Bella neither looks nor sounds like what one would expect of a woman blighted by Alzheimer’s.
And yet, her doctor quoted her the same life expectancy of an average person diagnosed with early-onset Alzheimer’s: eight years.
‘I’m flabbergasted by the short amount of time they’ve given me,’ she says.
Though Bella remembers her conversation with the doctor on the day she found out why she was forgetting things, she struggles to place it in time.
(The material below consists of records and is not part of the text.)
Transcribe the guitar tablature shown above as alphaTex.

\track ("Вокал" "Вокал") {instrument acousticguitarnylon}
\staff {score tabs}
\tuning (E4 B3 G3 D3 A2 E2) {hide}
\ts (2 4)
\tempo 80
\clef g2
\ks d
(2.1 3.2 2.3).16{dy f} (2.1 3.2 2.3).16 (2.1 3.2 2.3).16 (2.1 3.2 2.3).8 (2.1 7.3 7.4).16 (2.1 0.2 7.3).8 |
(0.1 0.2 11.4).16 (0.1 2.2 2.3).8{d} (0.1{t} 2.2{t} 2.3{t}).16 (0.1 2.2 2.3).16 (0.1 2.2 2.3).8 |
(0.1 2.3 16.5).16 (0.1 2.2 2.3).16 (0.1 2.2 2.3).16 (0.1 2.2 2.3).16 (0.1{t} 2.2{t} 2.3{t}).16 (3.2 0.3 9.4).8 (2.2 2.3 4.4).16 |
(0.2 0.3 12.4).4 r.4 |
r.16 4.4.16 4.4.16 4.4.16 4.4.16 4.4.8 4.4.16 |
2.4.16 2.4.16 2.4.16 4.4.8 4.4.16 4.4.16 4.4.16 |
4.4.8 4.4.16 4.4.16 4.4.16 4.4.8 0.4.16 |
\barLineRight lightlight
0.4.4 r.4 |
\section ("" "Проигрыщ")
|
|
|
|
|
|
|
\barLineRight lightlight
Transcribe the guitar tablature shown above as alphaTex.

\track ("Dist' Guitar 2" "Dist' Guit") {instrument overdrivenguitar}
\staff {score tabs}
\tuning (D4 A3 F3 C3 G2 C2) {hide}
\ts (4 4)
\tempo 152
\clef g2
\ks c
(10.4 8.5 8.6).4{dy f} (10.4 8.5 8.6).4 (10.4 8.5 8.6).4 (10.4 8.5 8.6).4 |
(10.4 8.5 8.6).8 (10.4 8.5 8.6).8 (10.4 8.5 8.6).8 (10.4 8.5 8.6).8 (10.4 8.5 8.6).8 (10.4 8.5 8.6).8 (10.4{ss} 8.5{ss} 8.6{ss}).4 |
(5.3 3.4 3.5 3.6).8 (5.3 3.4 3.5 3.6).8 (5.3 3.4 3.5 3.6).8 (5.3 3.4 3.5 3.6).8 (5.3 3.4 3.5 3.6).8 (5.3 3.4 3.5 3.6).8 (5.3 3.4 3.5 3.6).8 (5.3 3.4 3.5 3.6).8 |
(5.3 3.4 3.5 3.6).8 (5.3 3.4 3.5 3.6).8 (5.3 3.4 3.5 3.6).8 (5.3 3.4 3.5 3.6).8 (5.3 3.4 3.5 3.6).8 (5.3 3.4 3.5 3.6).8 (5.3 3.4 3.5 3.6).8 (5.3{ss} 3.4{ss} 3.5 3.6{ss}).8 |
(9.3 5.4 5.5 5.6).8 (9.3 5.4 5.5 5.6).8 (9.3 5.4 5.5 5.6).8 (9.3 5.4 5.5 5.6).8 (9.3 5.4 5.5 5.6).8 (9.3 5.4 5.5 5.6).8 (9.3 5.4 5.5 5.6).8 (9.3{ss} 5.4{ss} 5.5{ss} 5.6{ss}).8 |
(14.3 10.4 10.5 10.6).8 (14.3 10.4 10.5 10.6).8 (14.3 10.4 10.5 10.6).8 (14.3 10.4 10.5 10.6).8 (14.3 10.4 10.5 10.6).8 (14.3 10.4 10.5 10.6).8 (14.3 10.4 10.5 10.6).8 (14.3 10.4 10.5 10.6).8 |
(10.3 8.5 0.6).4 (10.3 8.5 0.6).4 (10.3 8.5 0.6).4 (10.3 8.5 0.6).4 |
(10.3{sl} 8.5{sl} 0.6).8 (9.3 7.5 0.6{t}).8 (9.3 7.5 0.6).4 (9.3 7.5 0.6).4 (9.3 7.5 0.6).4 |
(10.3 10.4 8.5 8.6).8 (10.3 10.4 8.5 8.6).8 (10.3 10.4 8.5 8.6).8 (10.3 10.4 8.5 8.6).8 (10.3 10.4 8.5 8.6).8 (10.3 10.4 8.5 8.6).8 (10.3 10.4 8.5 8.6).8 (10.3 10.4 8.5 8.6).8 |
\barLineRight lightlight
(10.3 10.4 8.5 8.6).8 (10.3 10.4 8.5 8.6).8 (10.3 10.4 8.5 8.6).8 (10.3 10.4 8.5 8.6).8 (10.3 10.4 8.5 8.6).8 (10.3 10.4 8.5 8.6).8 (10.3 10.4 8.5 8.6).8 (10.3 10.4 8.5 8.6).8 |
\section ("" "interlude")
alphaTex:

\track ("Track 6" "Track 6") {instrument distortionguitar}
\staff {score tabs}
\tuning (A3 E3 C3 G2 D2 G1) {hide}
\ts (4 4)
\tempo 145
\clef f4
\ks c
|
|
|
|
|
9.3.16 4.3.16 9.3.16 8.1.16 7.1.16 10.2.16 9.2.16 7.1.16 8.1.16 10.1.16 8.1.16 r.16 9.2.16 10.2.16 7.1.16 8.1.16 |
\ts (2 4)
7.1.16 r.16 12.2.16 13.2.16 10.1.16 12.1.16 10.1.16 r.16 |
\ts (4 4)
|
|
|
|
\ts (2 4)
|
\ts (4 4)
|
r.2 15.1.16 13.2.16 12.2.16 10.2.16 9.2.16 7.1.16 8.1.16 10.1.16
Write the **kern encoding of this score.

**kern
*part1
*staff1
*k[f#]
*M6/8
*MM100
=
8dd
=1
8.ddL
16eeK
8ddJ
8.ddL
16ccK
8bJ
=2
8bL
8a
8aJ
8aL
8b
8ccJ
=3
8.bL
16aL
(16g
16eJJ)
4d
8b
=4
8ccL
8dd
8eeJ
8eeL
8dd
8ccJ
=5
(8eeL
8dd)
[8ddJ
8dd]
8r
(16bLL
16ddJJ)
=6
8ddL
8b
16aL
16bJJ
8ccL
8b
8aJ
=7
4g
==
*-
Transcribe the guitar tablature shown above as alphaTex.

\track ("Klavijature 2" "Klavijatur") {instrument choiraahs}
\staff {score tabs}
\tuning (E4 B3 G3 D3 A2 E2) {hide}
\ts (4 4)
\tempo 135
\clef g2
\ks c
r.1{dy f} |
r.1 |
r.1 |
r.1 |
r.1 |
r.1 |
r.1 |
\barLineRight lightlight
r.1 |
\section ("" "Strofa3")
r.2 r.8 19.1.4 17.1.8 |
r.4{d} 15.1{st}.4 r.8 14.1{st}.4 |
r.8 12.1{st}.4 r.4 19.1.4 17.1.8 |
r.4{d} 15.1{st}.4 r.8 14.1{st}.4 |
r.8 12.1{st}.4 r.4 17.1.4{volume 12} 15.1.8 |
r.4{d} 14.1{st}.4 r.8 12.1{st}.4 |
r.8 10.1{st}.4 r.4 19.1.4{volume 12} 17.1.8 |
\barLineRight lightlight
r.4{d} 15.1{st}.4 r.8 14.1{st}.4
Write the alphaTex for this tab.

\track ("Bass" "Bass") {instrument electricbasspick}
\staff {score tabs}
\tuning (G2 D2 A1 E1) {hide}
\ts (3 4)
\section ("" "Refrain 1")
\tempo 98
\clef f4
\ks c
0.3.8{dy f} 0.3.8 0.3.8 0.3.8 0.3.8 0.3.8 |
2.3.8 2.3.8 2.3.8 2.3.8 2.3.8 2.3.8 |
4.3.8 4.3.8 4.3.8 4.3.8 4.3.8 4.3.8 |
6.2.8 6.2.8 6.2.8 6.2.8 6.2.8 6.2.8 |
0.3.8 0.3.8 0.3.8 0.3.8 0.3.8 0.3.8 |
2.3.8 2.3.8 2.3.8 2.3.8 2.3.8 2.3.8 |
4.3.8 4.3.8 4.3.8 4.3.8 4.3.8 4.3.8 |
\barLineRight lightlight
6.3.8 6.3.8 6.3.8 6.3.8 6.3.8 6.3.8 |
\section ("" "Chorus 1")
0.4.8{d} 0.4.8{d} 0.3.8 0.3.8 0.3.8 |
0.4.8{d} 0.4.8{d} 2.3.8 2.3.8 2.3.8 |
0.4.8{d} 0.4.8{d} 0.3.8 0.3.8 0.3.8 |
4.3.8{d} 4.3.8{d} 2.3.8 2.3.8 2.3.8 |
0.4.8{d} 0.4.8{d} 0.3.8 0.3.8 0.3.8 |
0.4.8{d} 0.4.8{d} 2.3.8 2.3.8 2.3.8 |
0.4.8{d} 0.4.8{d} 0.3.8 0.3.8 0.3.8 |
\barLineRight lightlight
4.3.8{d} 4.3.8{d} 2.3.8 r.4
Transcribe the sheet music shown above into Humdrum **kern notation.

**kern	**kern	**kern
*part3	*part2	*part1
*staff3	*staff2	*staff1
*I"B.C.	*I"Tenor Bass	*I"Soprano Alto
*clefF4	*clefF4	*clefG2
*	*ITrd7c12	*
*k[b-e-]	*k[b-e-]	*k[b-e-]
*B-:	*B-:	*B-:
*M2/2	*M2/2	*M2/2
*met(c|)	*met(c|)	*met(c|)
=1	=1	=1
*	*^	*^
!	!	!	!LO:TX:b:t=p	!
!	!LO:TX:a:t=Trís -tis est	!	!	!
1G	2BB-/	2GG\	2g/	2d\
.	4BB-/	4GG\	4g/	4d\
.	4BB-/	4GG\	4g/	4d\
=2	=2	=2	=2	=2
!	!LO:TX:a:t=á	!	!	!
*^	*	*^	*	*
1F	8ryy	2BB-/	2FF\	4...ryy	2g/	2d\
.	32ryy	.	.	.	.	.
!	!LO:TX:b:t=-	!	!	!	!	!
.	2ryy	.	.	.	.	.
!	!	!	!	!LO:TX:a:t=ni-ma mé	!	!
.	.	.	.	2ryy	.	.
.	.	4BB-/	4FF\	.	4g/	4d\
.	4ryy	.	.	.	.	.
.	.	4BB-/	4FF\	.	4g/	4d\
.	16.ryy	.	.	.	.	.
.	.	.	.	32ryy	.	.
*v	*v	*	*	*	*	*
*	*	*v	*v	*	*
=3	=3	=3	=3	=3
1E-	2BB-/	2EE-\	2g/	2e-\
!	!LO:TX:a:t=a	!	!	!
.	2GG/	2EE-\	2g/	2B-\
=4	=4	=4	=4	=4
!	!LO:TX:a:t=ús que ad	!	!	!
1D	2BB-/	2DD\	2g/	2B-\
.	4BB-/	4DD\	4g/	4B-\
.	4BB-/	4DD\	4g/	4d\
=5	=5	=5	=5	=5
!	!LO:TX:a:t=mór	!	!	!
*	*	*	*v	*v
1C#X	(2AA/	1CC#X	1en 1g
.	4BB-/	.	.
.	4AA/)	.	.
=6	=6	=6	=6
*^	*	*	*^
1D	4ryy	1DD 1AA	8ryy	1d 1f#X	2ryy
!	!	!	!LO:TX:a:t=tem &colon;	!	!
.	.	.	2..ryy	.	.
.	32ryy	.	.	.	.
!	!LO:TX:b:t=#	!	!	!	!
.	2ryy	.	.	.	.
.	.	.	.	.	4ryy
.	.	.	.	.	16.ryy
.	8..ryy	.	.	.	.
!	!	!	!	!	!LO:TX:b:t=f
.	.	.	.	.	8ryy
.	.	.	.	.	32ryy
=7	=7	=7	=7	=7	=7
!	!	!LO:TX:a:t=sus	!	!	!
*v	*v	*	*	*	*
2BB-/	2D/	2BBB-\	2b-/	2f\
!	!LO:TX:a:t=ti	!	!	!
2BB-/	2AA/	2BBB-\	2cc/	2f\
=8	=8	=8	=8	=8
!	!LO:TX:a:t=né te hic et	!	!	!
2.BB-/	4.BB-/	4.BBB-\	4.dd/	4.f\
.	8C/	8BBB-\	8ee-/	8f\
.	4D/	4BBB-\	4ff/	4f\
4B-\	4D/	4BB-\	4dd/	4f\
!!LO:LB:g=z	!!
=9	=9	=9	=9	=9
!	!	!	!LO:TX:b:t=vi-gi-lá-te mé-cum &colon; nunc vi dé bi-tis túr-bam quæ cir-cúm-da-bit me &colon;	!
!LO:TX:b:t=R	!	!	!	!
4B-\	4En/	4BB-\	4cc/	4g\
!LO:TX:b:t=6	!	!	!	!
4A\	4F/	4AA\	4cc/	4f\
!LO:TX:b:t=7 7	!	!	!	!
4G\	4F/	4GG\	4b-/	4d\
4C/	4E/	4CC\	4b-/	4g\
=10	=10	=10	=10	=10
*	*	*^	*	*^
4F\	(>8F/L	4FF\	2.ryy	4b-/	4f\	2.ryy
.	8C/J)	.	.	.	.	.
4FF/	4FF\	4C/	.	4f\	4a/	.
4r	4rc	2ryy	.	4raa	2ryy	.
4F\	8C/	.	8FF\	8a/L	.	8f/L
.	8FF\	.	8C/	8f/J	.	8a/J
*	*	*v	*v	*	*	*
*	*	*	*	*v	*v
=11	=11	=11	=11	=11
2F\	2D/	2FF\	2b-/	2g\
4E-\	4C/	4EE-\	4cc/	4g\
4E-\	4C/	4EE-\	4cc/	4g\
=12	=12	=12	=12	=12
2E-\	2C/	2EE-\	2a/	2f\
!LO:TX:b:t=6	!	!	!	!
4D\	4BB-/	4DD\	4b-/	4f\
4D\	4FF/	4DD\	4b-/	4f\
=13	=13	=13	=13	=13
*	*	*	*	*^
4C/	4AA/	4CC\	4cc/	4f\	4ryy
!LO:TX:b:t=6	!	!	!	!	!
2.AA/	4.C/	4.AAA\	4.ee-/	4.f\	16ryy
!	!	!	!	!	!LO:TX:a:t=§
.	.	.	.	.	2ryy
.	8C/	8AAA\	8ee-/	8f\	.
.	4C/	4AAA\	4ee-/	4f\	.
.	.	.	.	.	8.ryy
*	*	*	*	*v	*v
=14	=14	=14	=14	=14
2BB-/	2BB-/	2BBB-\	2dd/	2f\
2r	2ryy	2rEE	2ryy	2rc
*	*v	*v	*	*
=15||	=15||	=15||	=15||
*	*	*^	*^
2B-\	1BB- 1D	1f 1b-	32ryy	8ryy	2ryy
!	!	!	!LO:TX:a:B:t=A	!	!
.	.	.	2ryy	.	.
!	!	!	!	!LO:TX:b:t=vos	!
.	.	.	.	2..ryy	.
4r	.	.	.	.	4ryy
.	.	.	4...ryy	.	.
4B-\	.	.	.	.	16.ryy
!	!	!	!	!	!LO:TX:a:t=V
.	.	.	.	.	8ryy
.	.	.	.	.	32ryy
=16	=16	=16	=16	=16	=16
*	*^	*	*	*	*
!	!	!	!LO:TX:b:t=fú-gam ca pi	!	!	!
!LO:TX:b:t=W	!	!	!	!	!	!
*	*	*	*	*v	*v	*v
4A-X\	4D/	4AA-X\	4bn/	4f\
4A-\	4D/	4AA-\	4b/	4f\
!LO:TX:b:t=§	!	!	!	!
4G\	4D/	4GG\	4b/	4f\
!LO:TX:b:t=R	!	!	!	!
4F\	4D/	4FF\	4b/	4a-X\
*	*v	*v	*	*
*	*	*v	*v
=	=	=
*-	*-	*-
‘How long ago was it, two years?’ she asks.
‘No, it was February of 2017,’ Will patiently corrects her.
Bella loses track of time, but Will keeps close count of the precious years they have together.
The couple decided over the holidays that they will take a trip to Scotland, probably sometime in the summer, so that Bella can ‘make a connection with the old country.’
The couple’s children, too, have changed the ways they interact with their mother.
Their oldest daughter, Ginny, keeps close tabs on Bella, talking with Will on the phone regularly.
‘Our two younger daughters have changed in more subtle ways, they are more attentive and sweeter,’ Will says.
‘And I can get away with things I didn’t used to,’ Bella says ‘I ate the whole pint of Ben and Jerry’s that was meant to be saved for my daughter, and she didn’t even get mad at me,’ Bella laughs.
Bella may be unable to work her old job, but she now plans to dedicate her time to fighting for animals rights, a cause near and dear to her heart, as well as continuing to offer a new view of her disease through the The Alzheimer Chronicles.